IF you’re the kind of grownup who enjoys smart, well-drawn children’s novels, you might be as excited as I am to hear the Brian Selznick has a new novel, Wonderstruck, coming in September.
I met Selznick a few years back on the publication of The Invention of Hugo Cabret, his nearly wordless book about an orphan hiding out in a Parisian train station. (I have another, more recent connection with his work: He illustrated Barbara Kerley’s The Dinosaurs of Waterhouse and Hawkins, a favorite of my dinosaur-loving son.)

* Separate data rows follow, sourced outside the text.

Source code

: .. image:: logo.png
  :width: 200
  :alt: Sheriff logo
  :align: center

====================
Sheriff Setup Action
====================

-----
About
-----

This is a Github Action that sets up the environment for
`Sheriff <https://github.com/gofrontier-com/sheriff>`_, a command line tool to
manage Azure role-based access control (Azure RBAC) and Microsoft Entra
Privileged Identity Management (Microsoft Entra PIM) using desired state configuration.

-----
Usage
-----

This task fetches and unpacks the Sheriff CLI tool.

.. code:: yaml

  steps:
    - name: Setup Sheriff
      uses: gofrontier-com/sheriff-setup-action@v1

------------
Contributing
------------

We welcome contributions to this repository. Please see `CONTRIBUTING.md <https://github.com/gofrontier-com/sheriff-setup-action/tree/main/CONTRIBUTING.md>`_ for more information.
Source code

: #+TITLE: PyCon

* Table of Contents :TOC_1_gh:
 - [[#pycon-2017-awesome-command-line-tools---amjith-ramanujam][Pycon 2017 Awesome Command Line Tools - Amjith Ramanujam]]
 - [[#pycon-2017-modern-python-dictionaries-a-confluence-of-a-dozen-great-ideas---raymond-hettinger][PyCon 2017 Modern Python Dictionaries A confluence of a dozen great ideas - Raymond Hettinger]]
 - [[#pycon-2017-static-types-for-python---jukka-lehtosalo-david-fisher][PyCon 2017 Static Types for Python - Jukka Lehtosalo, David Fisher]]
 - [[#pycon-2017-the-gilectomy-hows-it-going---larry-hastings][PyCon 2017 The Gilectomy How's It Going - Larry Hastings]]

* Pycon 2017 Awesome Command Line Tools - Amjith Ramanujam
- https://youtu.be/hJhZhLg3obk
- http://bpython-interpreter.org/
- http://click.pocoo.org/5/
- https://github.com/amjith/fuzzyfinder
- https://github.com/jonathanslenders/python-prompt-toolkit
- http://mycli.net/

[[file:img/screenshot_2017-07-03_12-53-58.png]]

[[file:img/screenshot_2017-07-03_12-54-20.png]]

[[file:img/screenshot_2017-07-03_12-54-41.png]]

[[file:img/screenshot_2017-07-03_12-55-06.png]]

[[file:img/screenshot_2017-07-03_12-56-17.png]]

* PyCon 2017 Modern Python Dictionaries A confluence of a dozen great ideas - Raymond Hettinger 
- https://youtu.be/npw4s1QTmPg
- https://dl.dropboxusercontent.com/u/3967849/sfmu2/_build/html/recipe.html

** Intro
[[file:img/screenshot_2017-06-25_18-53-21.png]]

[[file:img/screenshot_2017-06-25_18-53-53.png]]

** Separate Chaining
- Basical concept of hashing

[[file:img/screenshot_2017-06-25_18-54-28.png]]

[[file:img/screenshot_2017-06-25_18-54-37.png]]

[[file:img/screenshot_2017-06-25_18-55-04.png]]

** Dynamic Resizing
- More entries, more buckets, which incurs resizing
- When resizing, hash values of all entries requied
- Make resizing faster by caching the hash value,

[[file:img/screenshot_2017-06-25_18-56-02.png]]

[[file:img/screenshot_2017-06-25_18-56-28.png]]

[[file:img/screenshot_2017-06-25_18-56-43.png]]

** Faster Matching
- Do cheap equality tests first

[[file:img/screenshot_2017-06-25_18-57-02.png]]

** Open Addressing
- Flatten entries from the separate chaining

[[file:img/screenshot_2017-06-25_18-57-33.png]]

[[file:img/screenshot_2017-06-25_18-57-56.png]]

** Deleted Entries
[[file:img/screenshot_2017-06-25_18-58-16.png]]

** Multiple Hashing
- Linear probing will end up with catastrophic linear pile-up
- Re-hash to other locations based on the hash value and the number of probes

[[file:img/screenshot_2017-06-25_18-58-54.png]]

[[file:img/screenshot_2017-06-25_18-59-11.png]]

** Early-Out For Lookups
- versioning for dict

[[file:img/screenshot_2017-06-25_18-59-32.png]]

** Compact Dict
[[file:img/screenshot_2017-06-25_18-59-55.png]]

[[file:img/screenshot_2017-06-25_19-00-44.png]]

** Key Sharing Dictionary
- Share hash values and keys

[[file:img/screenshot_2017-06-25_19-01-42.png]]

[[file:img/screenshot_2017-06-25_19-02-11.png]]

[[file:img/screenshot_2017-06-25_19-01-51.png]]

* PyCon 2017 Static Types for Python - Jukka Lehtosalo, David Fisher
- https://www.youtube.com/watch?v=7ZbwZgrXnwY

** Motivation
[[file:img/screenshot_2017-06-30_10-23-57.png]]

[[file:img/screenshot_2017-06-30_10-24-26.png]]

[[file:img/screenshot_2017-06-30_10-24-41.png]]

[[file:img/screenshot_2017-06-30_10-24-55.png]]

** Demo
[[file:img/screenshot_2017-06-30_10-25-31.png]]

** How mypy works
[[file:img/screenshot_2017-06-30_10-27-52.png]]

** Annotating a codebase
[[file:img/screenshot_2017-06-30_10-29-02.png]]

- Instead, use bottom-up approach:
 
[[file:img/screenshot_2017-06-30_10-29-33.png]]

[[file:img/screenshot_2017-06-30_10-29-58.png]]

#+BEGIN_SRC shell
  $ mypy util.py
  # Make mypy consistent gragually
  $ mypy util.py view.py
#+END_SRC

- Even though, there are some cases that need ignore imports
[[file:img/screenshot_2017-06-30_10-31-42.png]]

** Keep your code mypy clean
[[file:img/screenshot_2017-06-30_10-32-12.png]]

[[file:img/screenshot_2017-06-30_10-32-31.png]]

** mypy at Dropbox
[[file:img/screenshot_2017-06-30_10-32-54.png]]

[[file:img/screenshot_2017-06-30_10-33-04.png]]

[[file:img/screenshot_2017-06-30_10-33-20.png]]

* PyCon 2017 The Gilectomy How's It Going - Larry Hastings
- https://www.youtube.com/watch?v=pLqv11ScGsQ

Selznick – who is descended from film producer David O. Selznick – and I spoke about the literary tradition of orphans, silent movies’ genius of telling stories through images, and the groundbreaking work of Maurice Sendak. I’m not the only one interested in the Cadecott Medal-winning book: Martin Scorsese’s 3-D adaptation, with Jude Law and Ben Kingsley, comes out comes out in November.
Here is my LATimes interview with Selznick.
Wonderstruck, according to a story in the latest School Library Journal, will involve “two interconnected tales,” one all text, the other in black-and-white images. The first will tell of “12-year old Ben Wilson as he leaves rural Minnesota for New York City, a few months after his mother’s death, in search or a father he’s never known. And the wordless companion story follows a New Jersey girls who’s deaf and who embarks on a risky quest of her own, in 1927.”